[Start of Attachment]

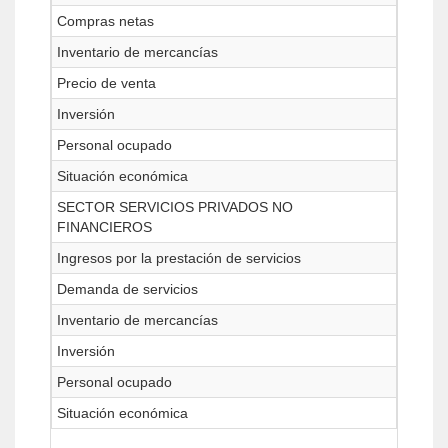
Compras netas
Inventario de mercancías
Precio de venta
Inversión
Personal ocupado
Situación económica
SECTOR SERVICIOS PRIVADOS NO
FINANCIEROS
Ingresos por la prestación de servicios
Demanda de servicios
Inventario de mercancías
Inversión
Personal ocupado
Situación económica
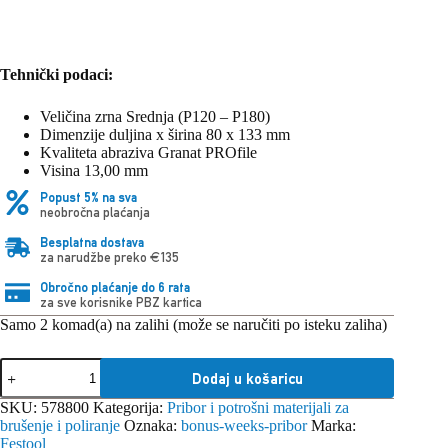
Tehnički podaci:
Veličina zrna Srednja (P120 – P180)
Dimenzije duljina x širina 80 x 133 mm
Kvaliteta abraziva Granat PROfile
Visina 13,00 mm
Popust 5% na sva
neobročna plaćanja
Besplatna dostava
za narudžbe preko €135
Obročno plaćanje do 6 rata
za sve korisnike PBZ kartica
Samo 2 komad(a) na zalihi (može se naručiti po isteku zaliha)
Festool
Dodaj u košaricu
80x133
M
SKU:
578800
Kategorija:
Pribor i potrošni materijali za
GR
brušenje i poliranje
Oznaka:
bonus-weeks-pribor
Marka:
PRO/10
Festool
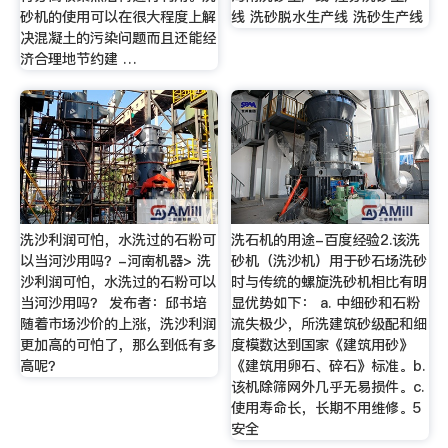
砂机的使用可以在很大程度上解
线 洗砂脱水生产线 洗砂生产线
决混凝土的污染问题而且还能经
济合理地节约建 …
洗沙利润可怕，水洗过的石粉可
洗石机的用途-百度经验2.该洗
以当河沙用吗？-河南机器> 洗
砂机（洗沙机）用于砂石场洗砂
沙利润可怕，水洗过的石粉可以
时与传统的螺旋洗砂机相比有明
当河沙用吗？ 发布者：邱书培
显优势如下： a. 中细砂和石粉
随着市场沙价的上涨，洗沙利润
流失极少，所洗建筑砂级配和细
更加高的可怕了，那么到低有多
度模数达到国家《建筑用砂》
高呢？
《建筑用卵石、碎石》标准。b.
该机除筛网外几乎无易损件。c.
使用寿命长，长期不用维修。5
安全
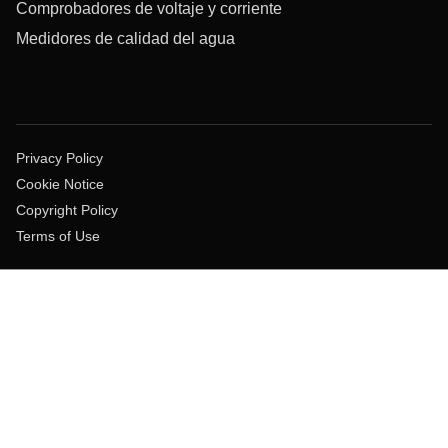
Comprobadores de voltaje y corriente
Medidores de calidad del agua
Privacy Policy
Cookie Notice
Copyright Policy
Terms of Use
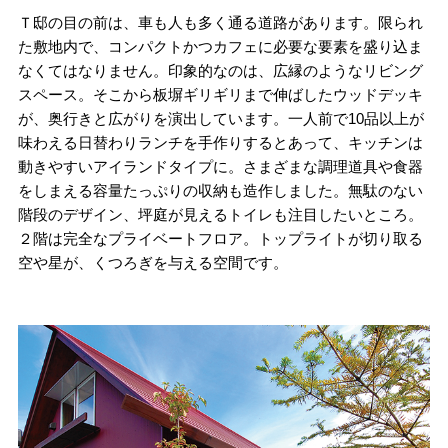
Ｔ邸の目の前は、車も人も多く通る道路があります。限られ
た敷地内で、コンパクトかつカフェに必要な要素を盛り込ま
なくてはなりません。印象的なのは、広縁のようなリビング
スペース。そこから板塀ギリギリまで伸ばしたウッドデッキ
が、奥行きと広がりを演出しています。一人前で10品以上が
味わえる日替わりランチを手作りするとあって、キッチンは
動きやすいアイランドタイプに。さまざまな調理道具や食器
をしまえる容量たっぷりの収納も造作しました。無駄のない
階段のデザイン、坪庭が見えるトイレも注目したいところ。
２階は完全なプライベートフロア。トップライトが切り取る
空や星が、くつろぎを与える空間です。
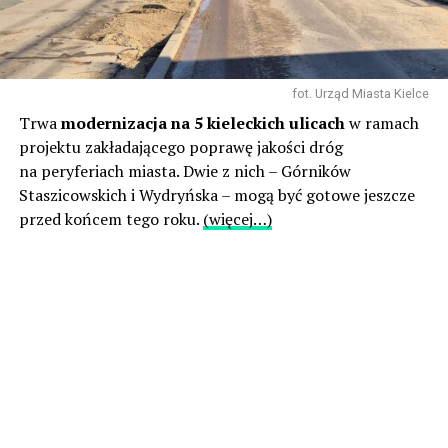
fot. Urząd Miasta Kielce
Trwa
modernizacja na 5 kieleckich ulicach
w ramach
projektu zakładającego poprawę jakości dróg
na peryferiach miasta. Dwie z nich – Górników
Staszicowskich i Wydryńska – mogą być gotowe jeszcze
przed końcem tego roku.
(więcej…)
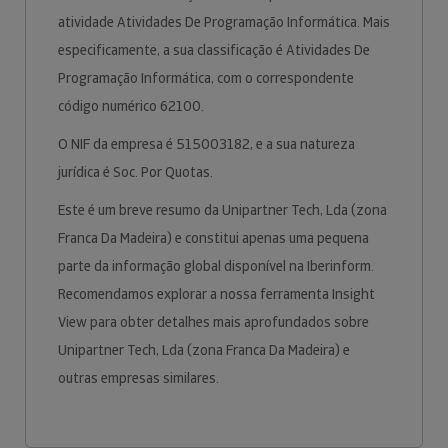
atividade Atividades De Programação Informática. Mais
especificamente, a sua classificação é Atividades De
Programação Informática, com o correspondente
código numérico 62100.
O NIF da empresa é 515003182, e a sua natureza
jurídica é Soc. Por Quotas.
Este é um breve resumo da Unipartner Tech, Lda (zona
Franca Da Madeira) e constitui apenas uma pequena
parte da informação global disponível na Iberinform.
Recomendamos explorar a nossa ferramenta Insight
View para obter detalhes mais aprofundados sobre
Unipartner Tech, Lda (zona Franca Da Madeira) e
outras empresas similares.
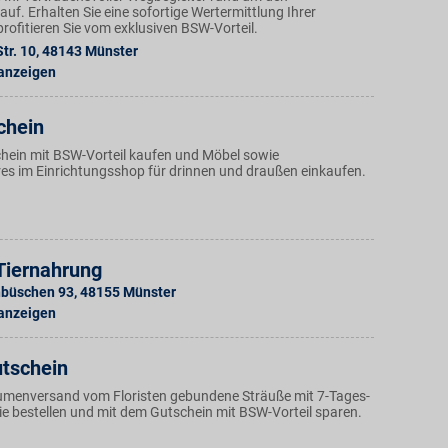
uf. Erhalten Sie eine sofortige Wertermittlung Ihrer
rofitieren Sie vom exklusiven BSW-Vorteil.
tr. 10
,
48143
Münster
 anzeigen
chein
hein mit BSW-Vorteil kaufen und Möbel sowie
s im Einrichtungsshop für drinnen und draußen einkaufen.
Tiernahrung
nbüschen 93
,
48155
Münster
 anzeigen
utschein
umenversand vom Floristen gebundene Sträuße mit 7-Tages-
ie bestellen und mit dem Gutschein mit BSW-Vorteil sparen.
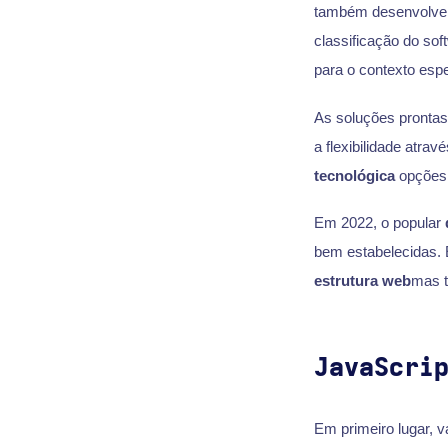
também desenvolver
classificação do sof
para o contexto espe
As soluções prontas
a flexibilidade atr
tecnológica
opções 
Em 2022, o popular
bem estabelecidas. 
estrutura web
mas t
JavaScri
Em primeiro lugar, v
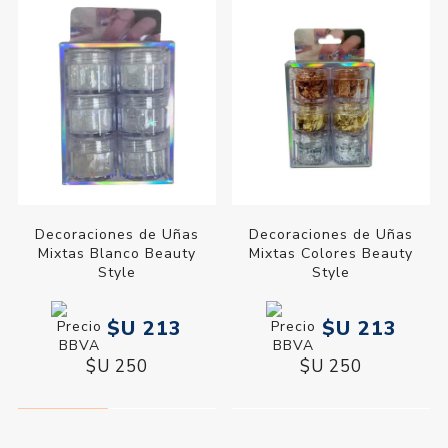
Decoraciones de Uñas
Decoraciones de Uñas
Mixtas Blanco Beauty
Mixtas Colores Beauty
Style
Style
$U 213
$U 213
$U 250
$U 250
20% OFF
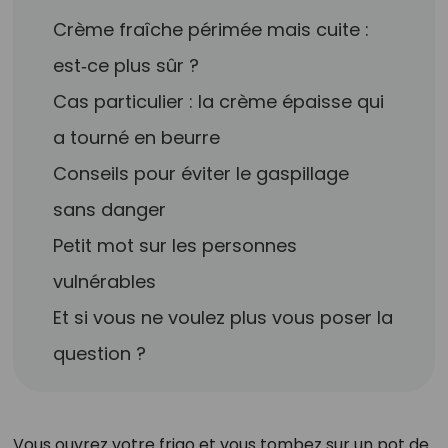
Crème fraîche périmée mais cuite :
est‑ce plus sûr ?
Cas particulier : la crème épaisse qui
a tourné en beurre
Conseils pour éviter le gaspillage
sans danger
Petit mot sur les personnes
vulnérables
Et si vous ne voulez plus vous poser la
question ?
Vous ouvrez votre frigo et vous tombez sur un pot de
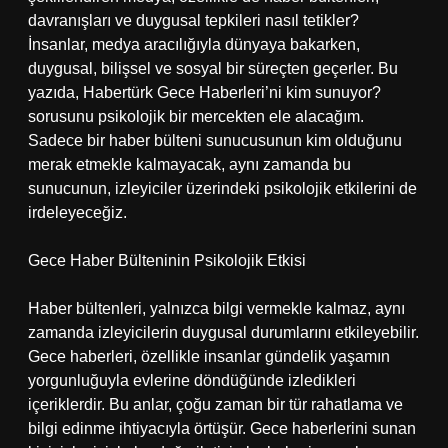
davranışları ve duygusal tepkileri nasıl tetikler?
İnsanlar, medya aracılığıyla dünyaya bakarken,
duygusal, bilişsel ve sosyal bir süreçten geçerler. Bu
yazıda, Habertürk Gece Haberleri’ni kim sunuyor?
sorusunu psikolojik bir mercekten ele alacağım.
Sadece bir haber bülteni sunucusunun kim olduğunu
merak etmekle kalmayacak, aynı zamanda bu
sunucunun, izleyiciler üzerindeki psikolojik etkilerini de
irdeleyeceğiz.
Gece Haber Bülteninin Psikolojik Etkisi
Haber bültenleri, yalnızca bilgi vermekle kalmaz, aynı
zamanda izleyicilerin duygusal durumlarını etkileyebilir.
Gece haberleri, özellikle insanlar gündelik yaşamın
yorgunluğuyla evlerine döndüğünde izledikleri
içeriklerdir. Bu anlar, çoğu zaman bir tür rahatlama ve
bilgi edinme ihtiyacıyla örtüşür. Gece haberlerini sunan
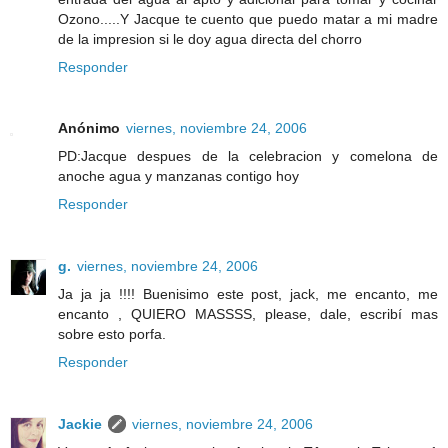
Ozono.....Y Jacque te cuento que puedo matar a mi madre
de la impresion si le doy agua directa del chorro
Responder
Anónimo
viernes, noviembre 24, 2006
PD:Jacque despues de la celebracion y comelona de
anoche agua y manzanas contigo hoy
Responder
g.
viernes, noviembre 24, 2006
Ja ja ja !!!! Buenisimo este post, jack, me encanto, me
encanto , QUIERO MASSSS, please, dale, escribí mas
sobre esto porfa.
Responder
Jackie
viernes, noviembre 24, 2006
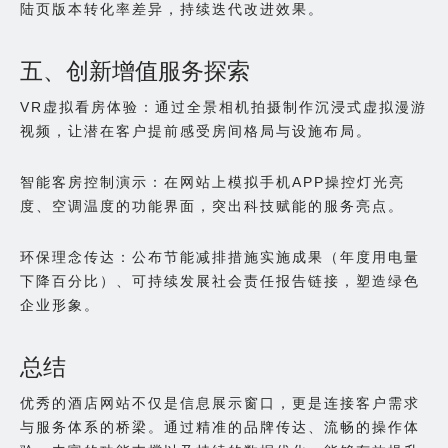
陆页版本转化率差异，持续迭代改进效果。
五、创新增值服务探索
VR虚拟看房体验：通过全景相机拍摄制作沉浸式虚拟漫游
视频，让潜在客户提前感受房间格局与设施布局。
智能客房控制演示：在网站上模拟手机APP操控灯光亮
度、空调温度的功能界面，突出科技赋能的服务亮点。
环保理念传达：公布节能减排措施实施成果（年度用电量
下降百分比）、可持续发展社会责任报告链接，塑造绿色
企业形象。
总结
优秀的酒店网站不仅是信息展示窗口，更是连接客户需求
与服务体系的桥梁。通过精准的品牌传达、流畅的操作体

[End of Attachment]

**What the task asks:** Working through the data above, find every line holding "Tech" and copy it.

**Response area:**
Este é um breve resumo da Unipartner Tech, Lda (zona
Unipartner Tech, Lda (zona Franca Da Madeira) e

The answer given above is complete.